3. Die Rechts- und Handlungsfähigkeit einer Person sind gemäß § 12 IPRG nach deren Personalstatut zu beurteilen. Mit „Rechts- und Handlungsfähigkeit“ erfasst § 12 IPRG alle Aspekte der Entstehung, der Existenz und des Untergangs juristischer Personen und ähnlicher Verbindungen ( Verschraegen in Rummel ABGB 3 § 12 IPRG Rz 7; RIS-Justiz RS0077097; vgl auch RS0077060, RS0108521). Das Personalstatut einer juristischen Person oder einer sonstigen Personen- oder Vermögensverbindung, die Träger von Rechten und Pflichten sein kann, ist gemäß § 10 IPRG das Recht des Staats, in dem der Rechtsträger den tatsächlichen Sitz seiner Hauptverwaltung hat. Die materiell-rechtliche Frage, ob – wie von der Klägerin behauptet – der persönlich haftende Gesellschafter der Beklagten deren Rechtsnachfolger ist, ist daher nach italienischem Recht zu beurteilen.

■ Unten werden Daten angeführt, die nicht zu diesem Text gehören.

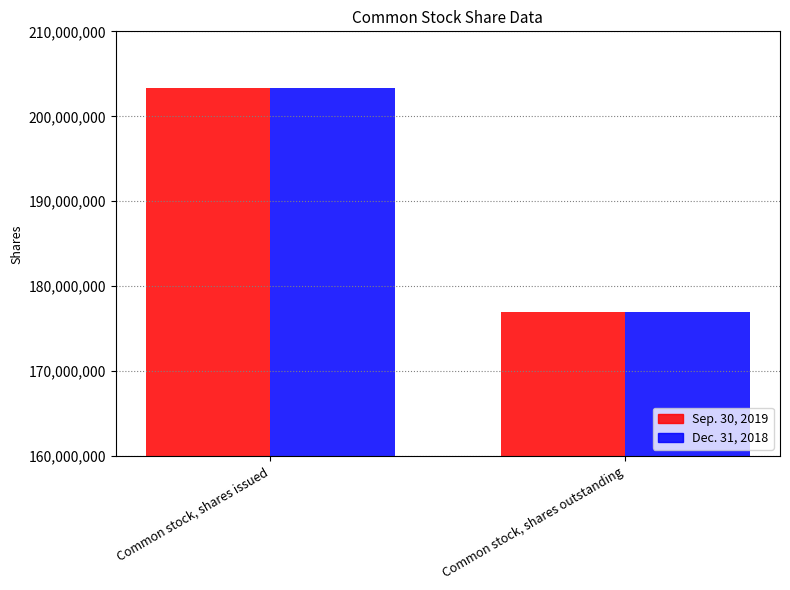

What is the sum of all Dec. 31, 2018 values?

380284005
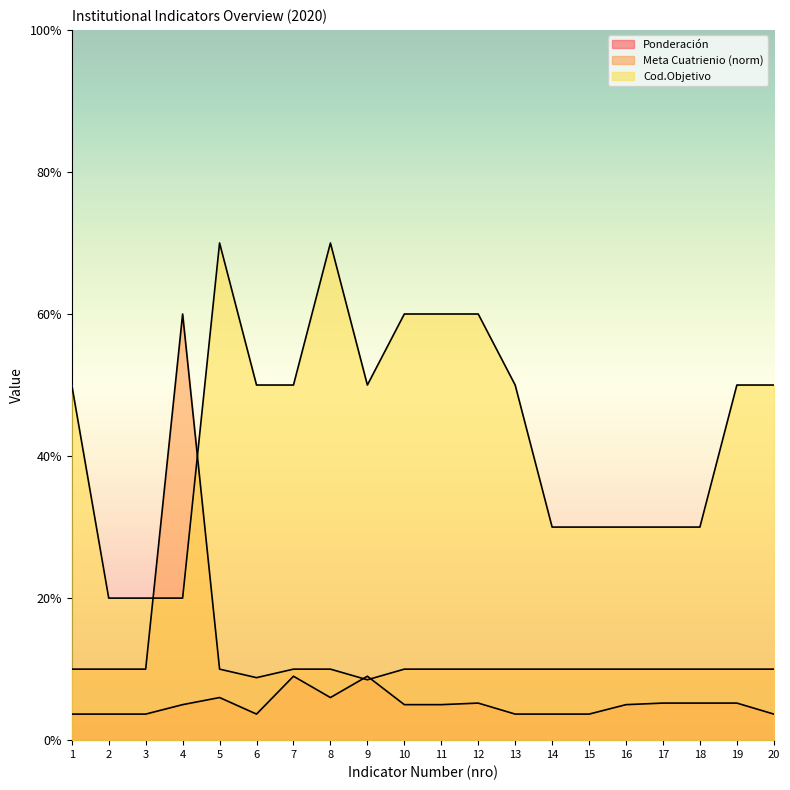

Which category has the highest value in the Ponderación series?

7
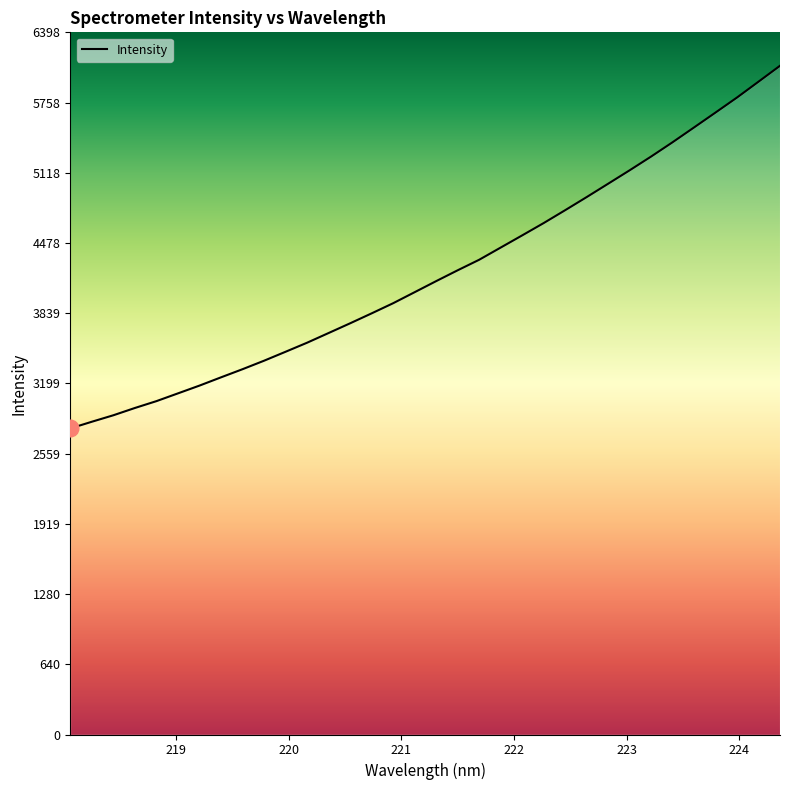

What is the greatest value displayed?

6093.1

4. Ist fremdes Recht maßgebend, so ist es gemäß § 3 IPRG von Amts wegen und wie in seinem ursprünglichen Geltungsbereich anzuwenden. Nach § 4 Abs 1 IPRG ist das fremde Recht von Amts wegen zu ermitteln (vgl RIS-Justiz RS0040189). Zulässige Hilfsmittel hiefür sind auch die Mitwirkung der Beteiligten, Auskünfte des Bundesministeriums für Justiz und Sachverständigengutachten. Es kommt in erster Linie auf die Anwendungspraxis des ausländischen Rechts durch die herrschende (höchstgerichtliche) Rechtsprechung an. Nur wenn dieser Lösungsansatz keine eindeutige Antwort ergibt, ist der herrschenden fremden Lehre zu folgen (RIS-Justiz RS0080958 [T3]).

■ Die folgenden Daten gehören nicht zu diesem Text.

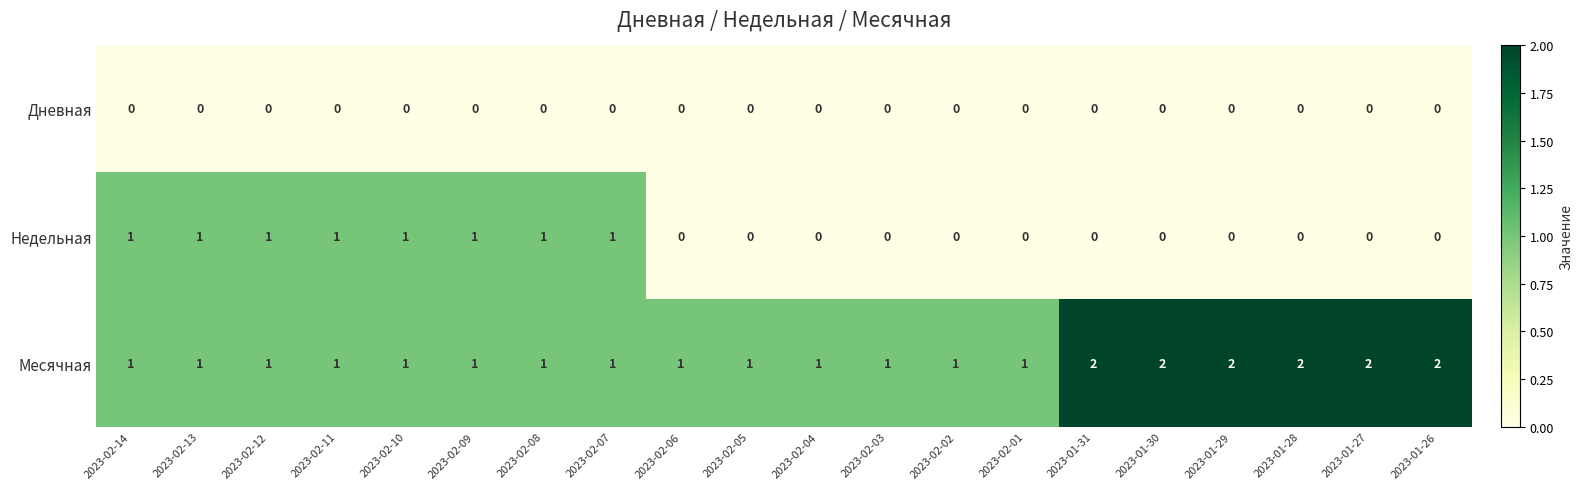

Which series has the largest total across all categories?

Месячная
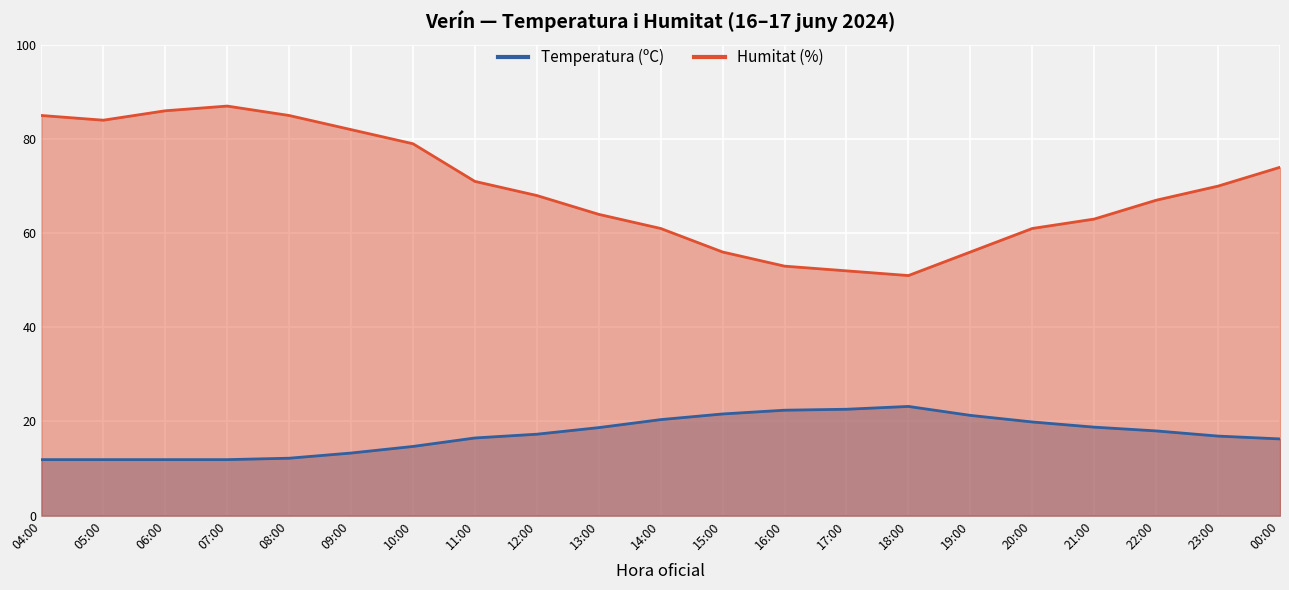

What is the greatest value displayed?

87.0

5. Das Erstgericht hat zur materiell-rechtlichen Frage nach der von der Klägerin behaupteten Rechtsnachfolge keinerlei Erhebungen über das maßgebliche italienische Recht angestellt. Das Rekursgericht hat sich ausschließlich auf den Wortlaut einzelner Bestimmungen der Art 2313 ff Codice Civile berufen und allein daraus abgeleitet, dass die italienische Rechtslage die von der Klägerin behauptete Rechtsnachfolge nicht vorsehe. Diese Vorgangsweise entspricht nicht den §§ 3, 4 Abs 1 IPRG, können doch dem bloßen Gesetzestext allein noch keine zuverlässigen Hinweise auf die praktische Rechtsanwendung entnommen werden (vgl 4 Ob 232/07g). Es fehlt also an einer (ausreichenden) Ermittlung des fremden Rechts durch die Vorinstanzen. Dies begründet einen Verfahrensmangel besonderer Art, der dem Revisions(rekurs)grund der unrichtigen rechtlichen Beurteilung zu unterstellen ist und zur Aufhebung der Entscheidungen der Vorinstanzen führen muss (6 Ob 309/01m; RIS-Justiz RS0116580).

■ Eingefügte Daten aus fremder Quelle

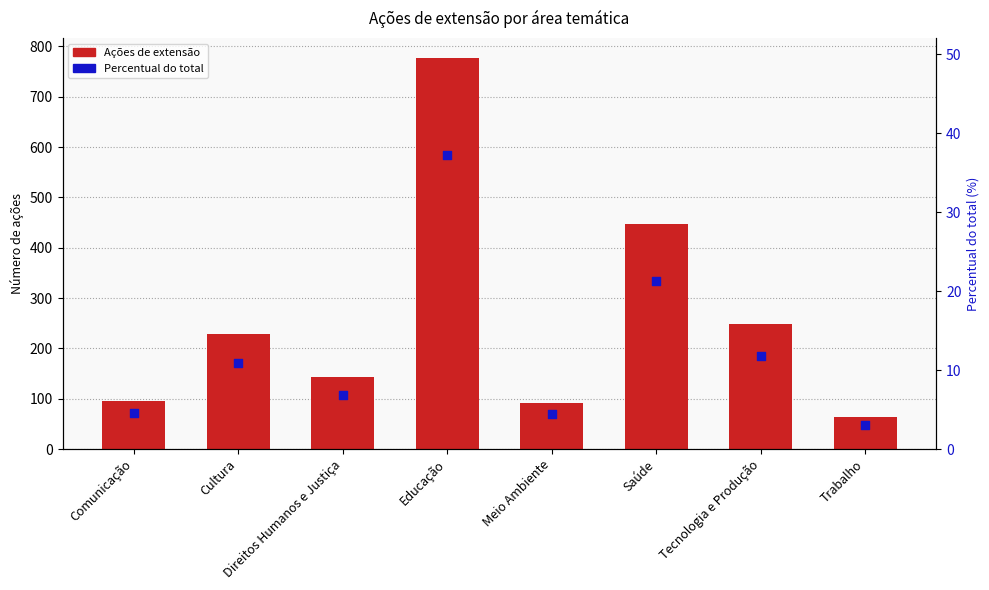

Is the value of Percentual do total at Meio Ambiente greater than the value of Ações de extensão at Trabalho?

No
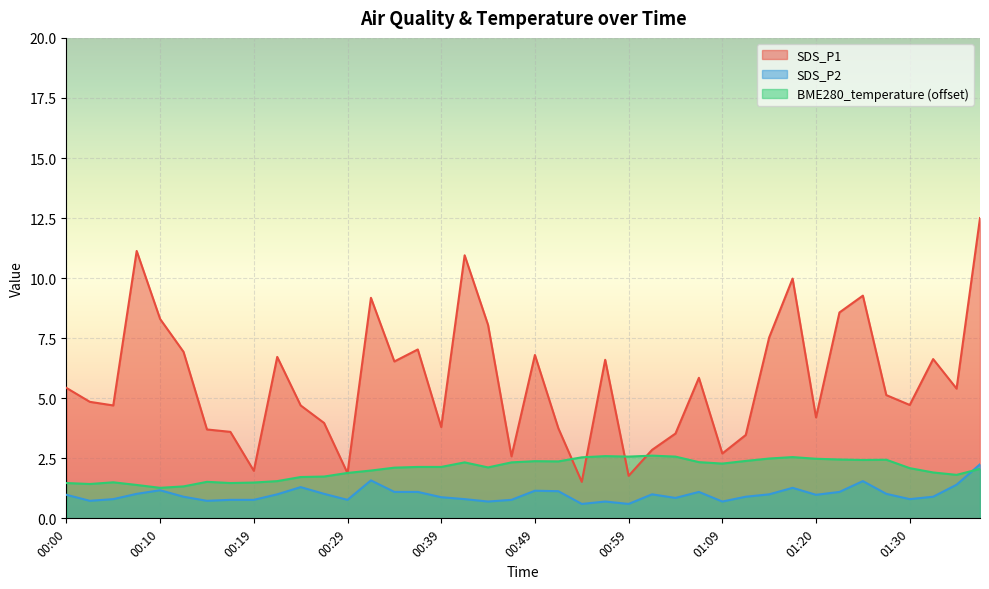

What is the greatest value displayed?

12.5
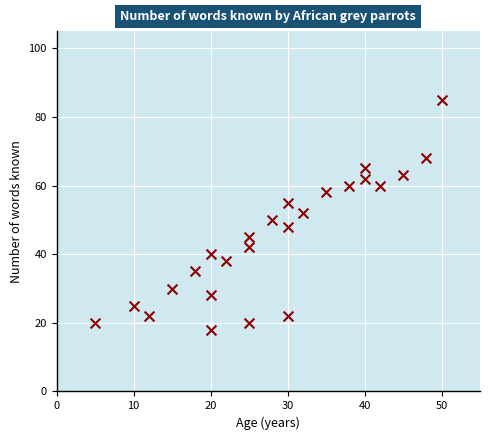

What is the range of Y values (max minus min)?

67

6. Das Erstgericht wird im fortgesetzten Verfahren mit den nach § 4 Abs 1 IPRG vorgesehenen Möglichkeiten die Anwendungspraxis des einschlägigen italienischen Rechts zu ermitteln und danach die materiell rechtliche Frage der Rechtsnachfolge auf Beklagtenseite zu beurteilen haben. Sollte die von der Klägerin behauptete Gesamtrechtsnachfolge nach italienischem Recht zu bejahen sein, ist zu berücksichtigen, dass dann im Hinblick auf die gegebene Vertretung der Beklagten zufolge § 155 Abs 1 ZPO keine Verfahrensunterbrechung eingetreten ist (vgl Fink in Fasching/Konecny ³, § 155 ZPO, Rz 49 mwN) und dann der erstinstanzliche Antrag der Klägerin als schlichter Fortsetzungsantrag zu werten sein wird.

7. Die Entscheidung über die Kosten des Rechtsmittelverfahrens gründet auf § 52 ZPO.